Sierra Leone’s parliament on Thursday voted unanimously to repeal the country’s 55-year-old criminal libel law.
For 55 years any person found to have maliciously published any defamatory matter knowing the same to be false was guilty of an offence called libel.
The person is liable on conviction to imprisonment for any term not exceeding three years or to a fine or both.
With the latest repeal, persons such as journalists who often are convicted using the law can heave a sigh of relief.
Many media persons have been celebrating the move by Sierra Leone’s lawmakers, a significant step in deepening free press.
Breaking News: #SierraLeone’s parliament has just unanimously repealed the 55-year-old criminal libel law.
— Umaru Fofana (@UmaruFofana) July 23, 2020
Sierra Leone’s President, Julius Maada Bio, a former military leader in 2018 when he took office said “This is the dawn of a new era.
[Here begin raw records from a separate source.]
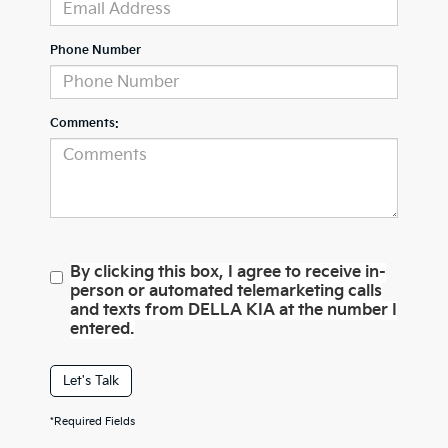
Phone Number
Comments:
By clicking this box, I agree to receive in-
person or automated telemarketing calls
and texts from DELLA KIA at the number I
entered.
Let's Talk
*Required Fields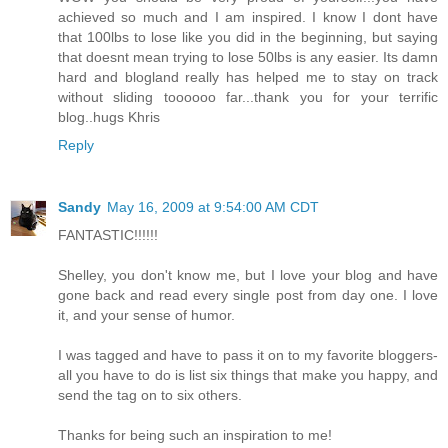
achieved so much and I am inspired. I know I dont have
that 100lbs to lose like you did in the beginning, but saying
that doesnt mean trying to lose 50lbs is any easier. Its damn
hard and blogland really has helped me to stay on track
without sliding toooooo far...thank you for your terrific
blog..hugs Khris
Reply
Sandy
May 16, 2009 at 9:54:00 AM CDT
FANTASTIC!!!!!!
Shelley, you don't know me, but I love your blog and have
gone back and read every single post from day one. I love
it, and your sense of humor.
I was tagged and have to pass it on to my favorite bloggers-
all you have to do is list six things that make you happy, and
send the tag on to six others.
Thanks for being such an inspiration to me!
The people of this great nation have voted to take a new direction”.
“We have only one country, Sierra Leone, and we are all one people,” Bio who briefly ruled Sierra Leone in 1996 added.
He told journalists later in December of 2018 that the criminal libel law “has been used as a regime to unduly target and imprison media practitioners and silence dissident views.”
“Therefore, I am pleased to inform you that a Cabinet paper with full concurrence from the Attorney General is now before Cabinet for consideration.
It is my honest and genuine view that Part Five of the Public Order Act of 1965 should be repealed and will be repealed in the shortest possible time,” President Bio said.
He seems to believe that a free press could also help in the growth of the country.
Sierra Leone witnessed a brutal, diamond-fuelled civil war in the 1990s and the new president has been on a mission to fix the West African country’s economy, still recovering from the war and recent Ebola epidemic.